My heart starts to race and I swallow hard. Loren notices.
“What?” he asks, getting snippy. “I'm worried sick about you and my texts don't mean shit? Who the hell is that anyway?”
“Doesn't matter,” I say, glancing up, knowing that the text has to be from Glacier. It just has to be. “Don't worry about the other night, okay? It was stupid for us to be there in the first place; we learned our lesson and nobody got hurt.” Nobody that matters got hurt; Glacier killed three men. “Let it go, Loren.”
“You've been totally weird lately and I'll be honest: it's freaking me out a little.” He pauses, glances over at the white curtains with the pale floral print. My mother's weak attempts at homemaking. She'd rather spend her nights spinning drinks
for the boys at the bar, taking the bitch seat on my dad's bike, wearing a property of patch on the back of her jacket. She lives for the life.
I squeeze my phone in a tight fist.
“Are you upset about the kissing thing?” Loren asks as I blink blonde lashes back at him. He starts to move toward me but I hold my hand up, palm out.
“Don't,” I say and Loren pauses, searching my face for some explanation.
“We can take things slow, Ren,” he says, making me want to scream. “I've loved you since I was six.”
Mm. Great. Just great. Loren's timing could not be any worse.
“Loren,” I start, but I have no idea what to say to him. I don't want to hurt him, but I've known since I was fifteen that Glacier was mine. Sure, sure, I sound like a completely crazy person, but that's okay. Doesn't matter. It looks like I might finally get a chance to see if my gut instincts are right. If they're not … I won't think about that part right now. “I'm not interested in you like that.”
“Give me a chance, Ren,” he begs, taking another step forward. My phone pings again and I glance down at it.
I'm out on patrol today; I'll come to you.
My breath rushes out and then Loren's just right there in my face, snatching my phone from my hand.

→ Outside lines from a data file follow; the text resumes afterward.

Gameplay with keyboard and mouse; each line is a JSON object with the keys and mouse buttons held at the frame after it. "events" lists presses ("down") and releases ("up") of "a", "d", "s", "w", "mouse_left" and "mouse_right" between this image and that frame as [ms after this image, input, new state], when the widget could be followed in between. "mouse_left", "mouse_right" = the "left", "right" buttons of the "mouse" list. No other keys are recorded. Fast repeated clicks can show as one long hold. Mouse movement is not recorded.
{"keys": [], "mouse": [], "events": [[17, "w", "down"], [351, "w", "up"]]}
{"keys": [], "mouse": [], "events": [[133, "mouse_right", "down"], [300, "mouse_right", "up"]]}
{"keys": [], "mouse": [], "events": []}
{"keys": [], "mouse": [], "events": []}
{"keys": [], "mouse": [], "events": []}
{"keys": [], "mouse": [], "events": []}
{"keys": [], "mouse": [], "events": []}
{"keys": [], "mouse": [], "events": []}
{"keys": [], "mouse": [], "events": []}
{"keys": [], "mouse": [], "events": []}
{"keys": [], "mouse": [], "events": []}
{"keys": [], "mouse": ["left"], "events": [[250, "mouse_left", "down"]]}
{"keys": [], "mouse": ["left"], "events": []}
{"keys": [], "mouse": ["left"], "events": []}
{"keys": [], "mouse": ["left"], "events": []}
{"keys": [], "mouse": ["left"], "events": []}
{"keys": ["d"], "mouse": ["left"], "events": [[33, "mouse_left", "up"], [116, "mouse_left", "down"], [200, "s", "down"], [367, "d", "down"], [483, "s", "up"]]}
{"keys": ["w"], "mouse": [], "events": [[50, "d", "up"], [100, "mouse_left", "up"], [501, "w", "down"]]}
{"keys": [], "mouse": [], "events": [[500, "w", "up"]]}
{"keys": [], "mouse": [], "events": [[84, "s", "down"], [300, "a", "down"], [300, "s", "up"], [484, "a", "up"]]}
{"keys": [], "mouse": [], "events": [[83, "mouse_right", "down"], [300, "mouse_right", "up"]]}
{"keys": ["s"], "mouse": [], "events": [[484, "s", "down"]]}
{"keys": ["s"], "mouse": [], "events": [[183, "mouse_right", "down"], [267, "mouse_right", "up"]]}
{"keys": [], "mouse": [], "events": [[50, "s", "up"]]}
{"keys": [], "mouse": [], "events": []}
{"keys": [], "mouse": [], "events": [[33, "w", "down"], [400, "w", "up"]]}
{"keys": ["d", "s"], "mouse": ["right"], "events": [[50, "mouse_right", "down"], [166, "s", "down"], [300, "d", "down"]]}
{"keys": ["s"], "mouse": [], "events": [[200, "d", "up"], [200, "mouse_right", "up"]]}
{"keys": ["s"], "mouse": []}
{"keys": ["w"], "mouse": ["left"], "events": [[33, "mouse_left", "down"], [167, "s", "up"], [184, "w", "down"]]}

“What the fuck?!” I yell as he pulls away from me and reads my texts before I can grab it back, hitting him as hard as I can in the shoulder and making him grunt with pain. “Asshole,” I snap as he rubs at his arm and gives me a stupid, wounded look that makes me want to slap him. “What is your problem?”
“On patrol? Are you dating a cop or something?” And then there's this awful moment where it dawns on him and he looks at me in this … this way that he's never looked at me before, the way everyone else at school looks at me. Suddenly, I become tainted in his eyes, drenched in club business and bullshit. “Oh my god. Are you … are you dating some guy in the club?”
“Loren—”
“You said you'd rather die than get involved with them. You said that. You've said that since I first met you, since you were a little kid. But then … recently, you stopped saying that, didn't you?”